(RECORDS FOR THE TASK)
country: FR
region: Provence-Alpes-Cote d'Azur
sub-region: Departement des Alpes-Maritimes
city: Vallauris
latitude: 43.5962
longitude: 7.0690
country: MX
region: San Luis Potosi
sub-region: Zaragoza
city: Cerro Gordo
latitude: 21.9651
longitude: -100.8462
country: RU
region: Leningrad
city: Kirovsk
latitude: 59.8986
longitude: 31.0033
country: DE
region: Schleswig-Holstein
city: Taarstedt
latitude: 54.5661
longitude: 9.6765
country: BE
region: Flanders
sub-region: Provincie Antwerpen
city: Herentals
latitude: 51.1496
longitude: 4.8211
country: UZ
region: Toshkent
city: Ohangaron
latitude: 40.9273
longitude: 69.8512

...

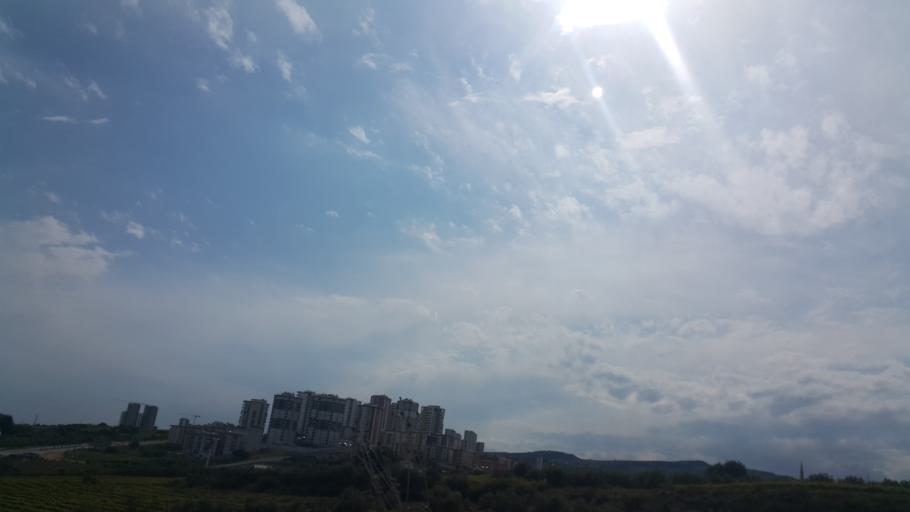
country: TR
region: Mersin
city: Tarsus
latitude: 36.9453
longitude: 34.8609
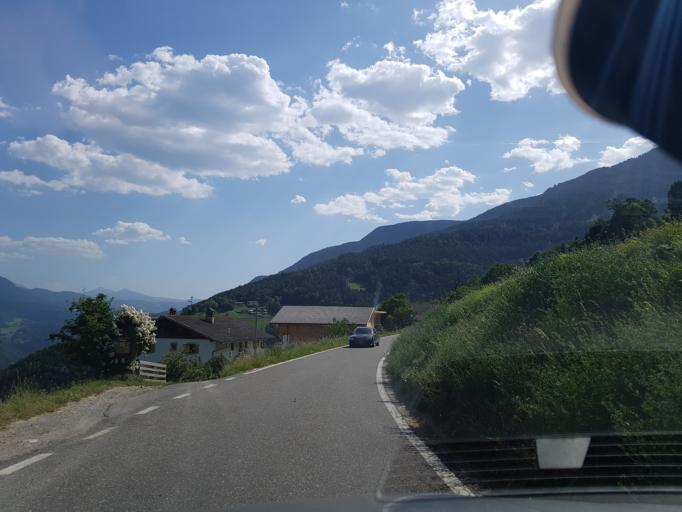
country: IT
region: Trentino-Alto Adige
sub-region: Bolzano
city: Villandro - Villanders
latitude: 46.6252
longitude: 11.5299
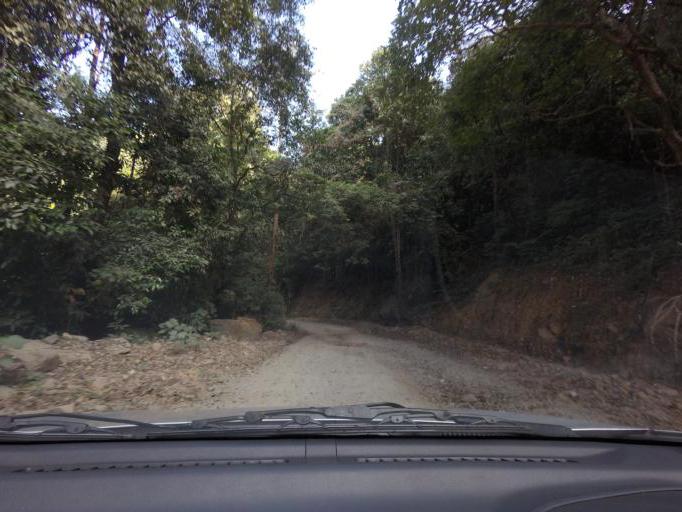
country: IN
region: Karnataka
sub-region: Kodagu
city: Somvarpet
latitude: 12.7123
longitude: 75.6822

...

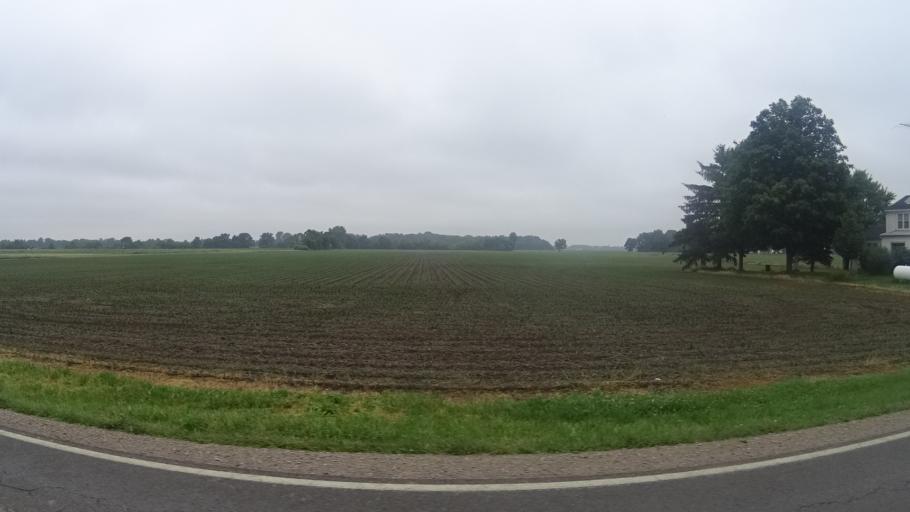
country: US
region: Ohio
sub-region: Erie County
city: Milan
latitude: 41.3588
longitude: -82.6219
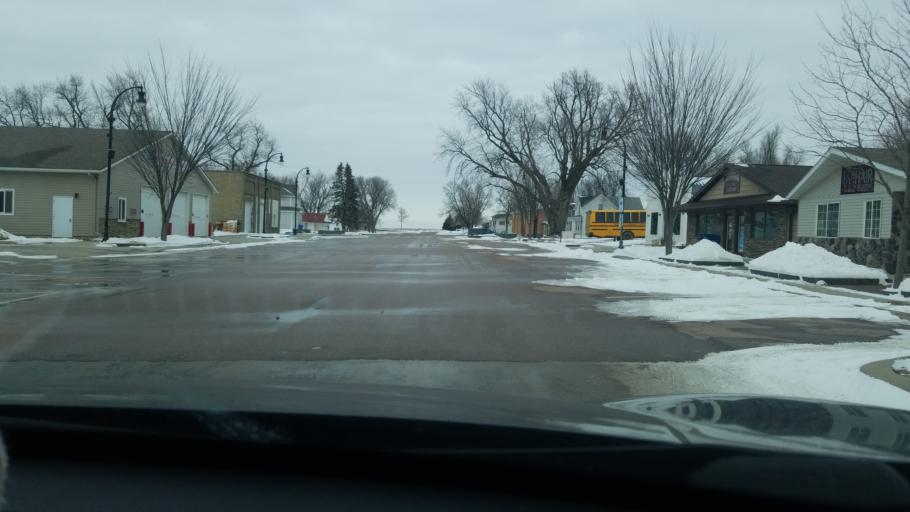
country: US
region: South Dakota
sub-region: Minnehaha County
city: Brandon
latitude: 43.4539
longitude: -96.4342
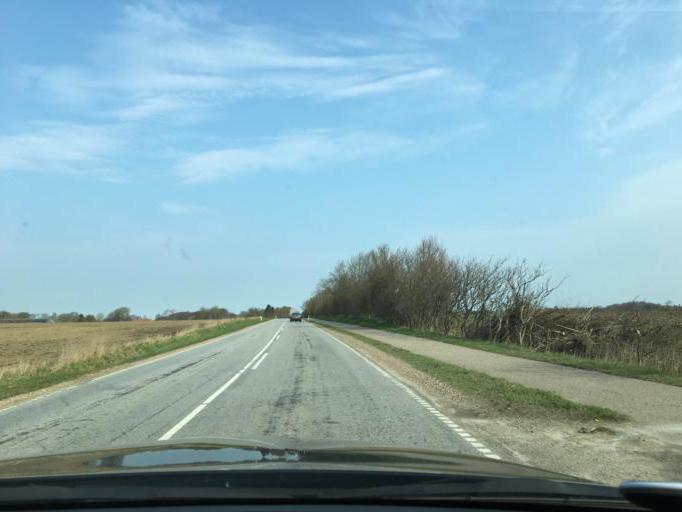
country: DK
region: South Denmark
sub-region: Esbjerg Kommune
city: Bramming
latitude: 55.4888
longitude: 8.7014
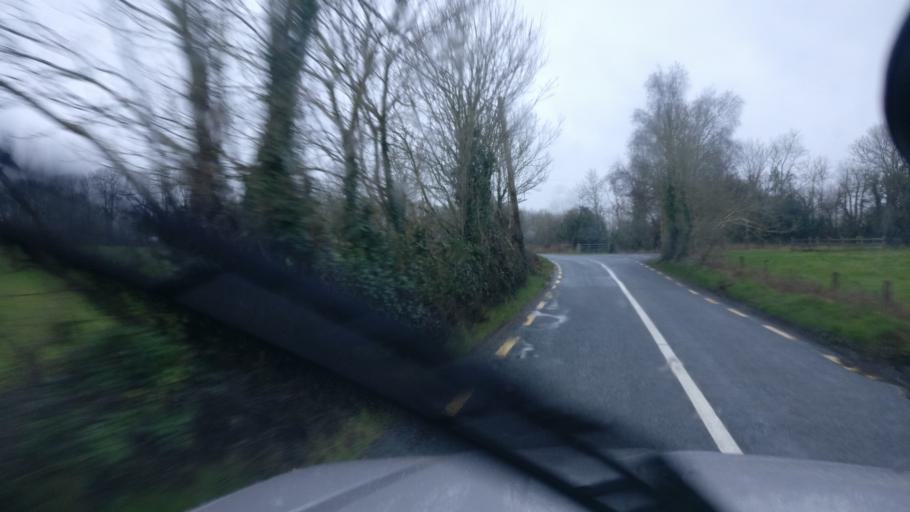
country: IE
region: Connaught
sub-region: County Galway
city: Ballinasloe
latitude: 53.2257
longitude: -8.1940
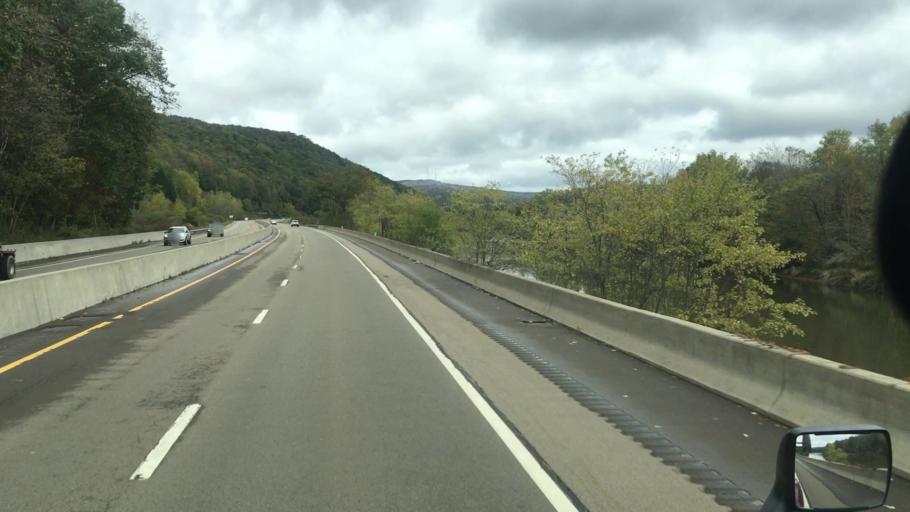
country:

(TASK GOAL) Switch "city" to "town" in the rows from the line with "longitude: 31.0033" up to and including the line with "latitude: 40.9273", and write out only those lines, otherwise unchanged.

(FULL RESPONSE)
longitude: 31.0033
country: DE
region: Schleswig-Holstein
town: Taarstedt
latitude: 54.5661
longitude: 9.6765
country: BE
region: Flanders
sub-region: Provincie Antwerpen
town: Herentals
latitude: 51.1496
longitude: 4.8211
country: UZ
region: Toshkent
town: Ohangaron
latitude: 40.9273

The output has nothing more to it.